Whether it’s Hennessy as the NBA’s global spirits partner or Budweiser at the Super Bowl, drinks brands have long known that, though the athletes might be dry, working alongside sports leagues to ensure their spectators are taken care of is a key piece of the experience. Surely, anyone who’s been tailgating at a football game can tell you how much better the experience is with great drinks in your glass (or red plastic cup).

The rise of the UIM E1 Series, which first launched in 2024 and recently wrapped up its sophomore season late last year, offers insight into how vital these partnerships are to alcohol brands. As the official gin partner of the UIM E1 World Championship, Bombay branding could be seen everywhere at the championship finale at Miami Seaplane Base, from a wrapped electric powerboat and, of course, at the bars where race guests were treated to live cocktail demonstrations in addition to delicious libations.

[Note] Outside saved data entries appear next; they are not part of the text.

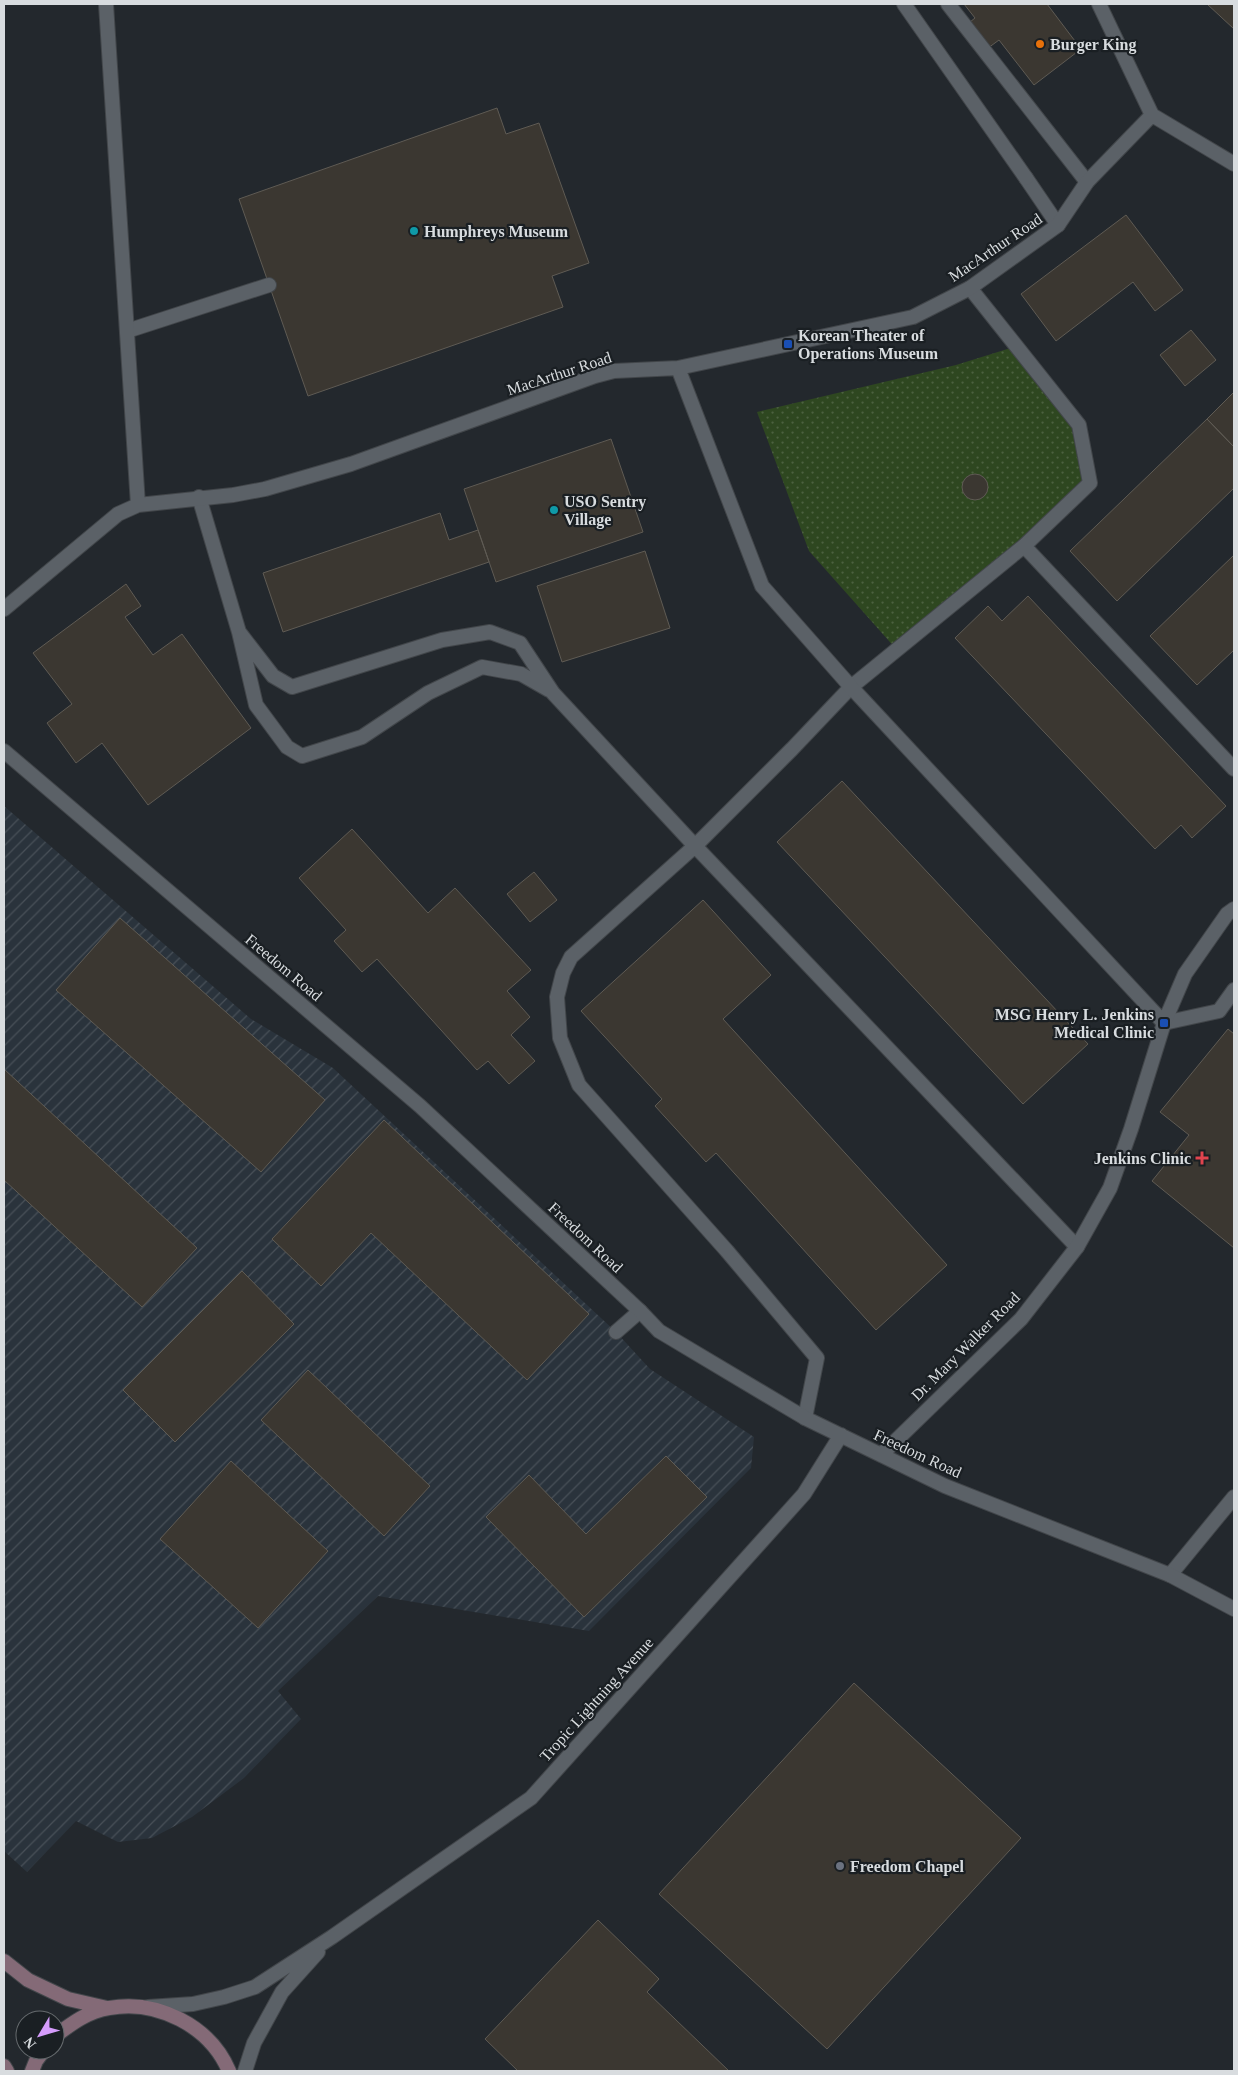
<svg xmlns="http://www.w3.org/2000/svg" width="1238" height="2075" font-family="'Times New Roman',serif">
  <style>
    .industrial { fill: url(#industrial-furrows) }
    .grass { fill: url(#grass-dots) }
    .building { fill: #3b3731; stroke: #5f5b54 }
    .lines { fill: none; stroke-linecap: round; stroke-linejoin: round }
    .service-casing { stroke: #42464a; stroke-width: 16 }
    .minor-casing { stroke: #42464a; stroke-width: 16 }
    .tertiary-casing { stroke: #42464a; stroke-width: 16 }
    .secondary-casing { stroke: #42464a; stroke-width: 16 }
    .service { stroke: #5b6167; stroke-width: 14 }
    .minor { stroke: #5b6167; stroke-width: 14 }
    .tertiary { stroke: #5b6167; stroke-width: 14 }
    .secondary { stroke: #846a77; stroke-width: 14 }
    .food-dot { fill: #e8710a; stroke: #1a1f23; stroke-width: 2 }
    .culture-dot { fill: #0f9aa8; stroke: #1a1f23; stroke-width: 2 }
    .transit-dot { fill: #1a4fb4; stroke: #1a1f23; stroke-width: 2 }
    .health-dot { fill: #e0444e; stroke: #1a1f23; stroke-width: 2 }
    .worship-dot { fill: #6b7280; stroke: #1a1f23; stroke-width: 2 }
    .labels { text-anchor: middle; stroke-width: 4.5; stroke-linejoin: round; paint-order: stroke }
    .poi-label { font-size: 16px; font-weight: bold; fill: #d8dcdf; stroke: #1a1f23; text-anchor: start }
    .street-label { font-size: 16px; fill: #d8dcdf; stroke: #1a1f23 }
  </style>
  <defs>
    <pattern id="industrial-furrows" width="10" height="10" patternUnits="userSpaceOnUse" patternTransform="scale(1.25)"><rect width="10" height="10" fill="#2a333c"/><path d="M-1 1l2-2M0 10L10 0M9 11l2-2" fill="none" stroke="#485058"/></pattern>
    <pattern id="grass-dots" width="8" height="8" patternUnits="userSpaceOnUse" patternTransform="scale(1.25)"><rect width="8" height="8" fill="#2e4720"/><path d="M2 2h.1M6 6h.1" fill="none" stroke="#4c6140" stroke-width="1.8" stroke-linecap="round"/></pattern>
  </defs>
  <rect width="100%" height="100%" fill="#23282d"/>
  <path class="industrial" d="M4,806L251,1019L333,1068L616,1332L650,1369L754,1437L751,1468L589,1631L378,1596L278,1691L301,1719L244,1778L192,1817L152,1838L118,1842L76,1821L27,1872L4,1851Z"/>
  <path class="grass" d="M1017,346L1079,425L1090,483L897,650L809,551L757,412L956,365Z"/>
  <path class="building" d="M964,4H1047L1081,49L1034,85L999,40L984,51L965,26L975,18Z
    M1207,4H1234V29Z
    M497,108L506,134L539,123L589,263L552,276L563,307L308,396L239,199Z
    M1126,215L1183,290L1155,311L1133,282L1056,341L1021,294Z
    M1191,330L1216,360L1185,386L1160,355Z
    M1234,392V447L1207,419Z
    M1207,419L1234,447V488L1117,601L1070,551Z
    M611,439L643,532L496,582L464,489Z
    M962 487a13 13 0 1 1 26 0a13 13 0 1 1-26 0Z
    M440,513L449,540L478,530L489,562L283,632L263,573Z
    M645,551L670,628L562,662L537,586Z
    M1234,555V650L1197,685L1150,636Z
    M126,584L141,606L125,617L153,655L182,634L251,728L148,805L102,743L76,763L47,723L72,704L33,653Z
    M1028,596L1226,806L1192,838L1181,825L1155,849L955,638L988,606L1002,621Z
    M842,781L1088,1044L1023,1104L777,842Z
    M352,829L428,913L455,888L531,970L507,991L530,1017L511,1035L535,1061L509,1084L488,1061L477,1070L377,959L362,972L334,941L346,930L299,878Z
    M534,872L557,900L530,922L507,894Z
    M703,900L771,975L723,1019L947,1265L876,1330L716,1153L706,1162L655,1106L662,1099L581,1011Z
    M120,918L325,1100L261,1172L56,990Z
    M1228,1029L1234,1034V1248L1152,1181L1189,1135L1160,1112Z
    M4,1069L197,1248L142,1307L4,1180Z
    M384,1120L589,1314L527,1380L371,1233L321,1286L272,1239Z
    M242,1271L294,1324L175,1442L123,1390Z
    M308,1370L430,1486L384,1536L261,1420Z
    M666,1456L707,1497L584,1617L486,1517L529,1475L586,1534Z
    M231,1461L328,1551L258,1628L160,1539Z
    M854,1683L1021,1838L827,2049L659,1894Z
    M598,1920L659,1979L647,1992L729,2071H518L485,2039Z"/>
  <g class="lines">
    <defs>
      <path id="service" d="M948,4L1087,182
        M127,331L269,285
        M199,497L239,632L256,705L287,747L302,756L362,737L428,693L482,667L521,674L549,690
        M1024,546L1234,769
        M239,632L273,676L292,687L442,640L490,632L520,643L553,693L695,846L1077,1247
        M1164,1023L1219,1011L1234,990
        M616,1332L640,1311
        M805,1418L817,1358L727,1251L579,1085L560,1038L557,997L563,973L571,957L695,846L792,749L851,687L1024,546L1090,483L1079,425L970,288
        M1170,1575L1234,1497"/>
      <path id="minor" d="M1026,178L1058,225"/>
      <path id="tertiary" d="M106,4L138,505
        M904,4L1026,178
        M1099,4L1152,115
        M1152,115L1234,164
        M678,368L762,586L851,687L1164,1023
        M4,609L118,514L138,505L233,495L265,489L351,464L595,376L614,371L678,368L913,317L970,288L1058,225L1087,182L1152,115
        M4,751L420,1106L640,1311L659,1331L805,1418L945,1486L1170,1575L1234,1609
        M881,1455L1021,1319L1077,1247L1110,1188L1131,1129L1164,1023L1185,974L1227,914L1234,909
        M148,2007L193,2004L224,1997L255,1987L332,1937L531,1798L804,1494L841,1435
        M245,2071L254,2043L282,1992L318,1952"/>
      <path id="secondary" d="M4,1961L28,1980L68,1999L107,2008
        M55,2036C71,2024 88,2011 109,2008C157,1999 210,2026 229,2071
        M4,2066L7,2071
        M32,2071L36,2061L44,2050"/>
    </defs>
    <use href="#service" class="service-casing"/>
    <use href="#minor" class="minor-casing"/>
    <use href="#tertiary" class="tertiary-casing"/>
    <use href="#secondary" class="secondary-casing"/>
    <use href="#service" class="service"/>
    <use href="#minor" class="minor"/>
    <use href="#tertiary" class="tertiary"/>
    <use href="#secondary" class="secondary"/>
  </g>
  <circle class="food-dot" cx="1040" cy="44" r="5"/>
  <g class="culture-dot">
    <circle cx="414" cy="231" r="5"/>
    <circle cx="554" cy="510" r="5"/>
  </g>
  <g class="transit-dot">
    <rect x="783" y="339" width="10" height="10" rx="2.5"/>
    <rect x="1159" y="1018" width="10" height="10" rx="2.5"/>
  </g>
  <path class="health-dot" d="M1199.5 1150.5h5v5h5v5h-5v5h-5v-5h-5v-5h5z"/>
  <circle class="worship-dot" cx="840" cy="1866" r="5"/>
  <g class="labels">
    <g class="poi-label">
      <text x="1050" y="50">Burger King</text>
      <text x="424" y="237">Humphreys Museum</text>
      <text x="798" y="341">Korean Theater of<tspan x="798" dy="18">Operations Museum</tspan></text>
      <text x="564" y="507">USO Sentry<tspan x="564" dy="18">Village</tspan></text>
      <text x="1154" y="1020" text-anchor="end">MSG Henry L. Jenkins<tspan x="1154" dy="18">Medical Clinic</tspan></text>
      <text x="1191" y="1164" text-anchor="end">Jenkins Clinic</text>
      <text x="850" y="1872">Freedom Chapel</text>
    </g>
    <g class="street-label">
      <text transform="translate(995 247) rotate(-34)" y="6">MacArthur Road</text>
      <text transform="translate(559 373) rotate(-18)" y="6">MacArthur Road</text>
      <text transform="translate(284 967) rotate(40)" y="6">Freedom Road</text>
      <text transform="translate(586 1237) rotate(43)" y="6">Freedom Road</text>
      <text transform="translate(965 1346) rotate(-45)" y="6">Dr. Mary Walker Road</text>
      <text transform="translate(918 1453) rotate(25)" y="6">Freedom Road</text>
      <text transform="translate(596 1699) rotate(-48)" y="6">Tropic Lightning Avenue</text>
    </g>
  </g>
  <rect width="1238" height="2075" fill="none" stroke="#d8dcdf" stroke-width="10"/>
  <g transform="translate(40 2035) rotate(232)"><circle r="24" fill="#1a1f23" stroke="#666b6e"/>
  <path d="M0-4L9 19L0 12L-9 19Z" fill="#d59cfb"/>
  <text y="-8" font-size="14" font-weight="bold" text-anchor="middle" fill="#d8dcdf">N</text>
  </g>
</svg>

The effort to transition into E1 sponsorship reflects a broader push by Bacardi-owned brands to enter the world of sports. Patrón has F1, a league whose popularity E1 hopes to emulate, and Bacardi Gold has an NBA partnership, while Bacardi also has its hooks in the sailing world with the Bacardi Cup. The visibility that comes from these strategic partnerships is evident on game day, but it doesn’t just help with brand visibility. These sponsorships also serve to elevate their respective sports, making sailing and E1 more accessible and enjoyable for people who might not otherwise tune in.

In 2025, several reports indicated that alcohol consumption in the United States is stagnating, if not declining, in certain segments, making it crucial for brands to expand beyond the bar to reach customers. With E1 in only its second season, Bacardi clearly sees room to grow, and getting in on the ground floor of the exciting aquatic sport (with big-name celebrity ties ranging from Tom Brady and Will Smith to Rafael Nadal and LeBron James) both elevates the brand and supports that growth.

Having attended the UIM E1 Championship race in Miami, the tie-ins for Bombay Sapphire make sense. With “step into the blue” as a brand platform, there were Bombay Sapphire cocktails everywhere, cast against the blue waters of the Miami Seaplane Base. It pairs well with E1’s initiatives to support marine sustainability. Energy efficiency, waste reduction, and the restoration of coastal areas aren’t just window dressing for the aquatic sports league; it’s a necessity. In that way, each partner works together to raise awareness of environmentally sound practices that champion aquatic conservation. Maintaining the integrity of our coastal regions is imperative not only to the growth of aquatic sports but also to spirits brands like Bacardi, which rely on an eco-friendly reputation in a competitive consumer market and, of course, require clean water to create their products.

The synergy of this particular union seems self-evident, but taking a step back to look at the broader world of spirits-and-sports partnerships reveals two sides that clearly need each other. Athletes themselves might not be actively consuming alcohol before competing, but for those of us on the sidelines, enjoying drinks is an easy way to get into the game and support the growth of these leagues. Your drink doesn’t have to be stiff, but supporting drink brands that make the leap into sporting partnerships creates a rising tide that lifts all boats.

The success of the UIM E1 Championship’s second season, and the Bombay Sapphire cocktails available race-side, serve as the perfect example.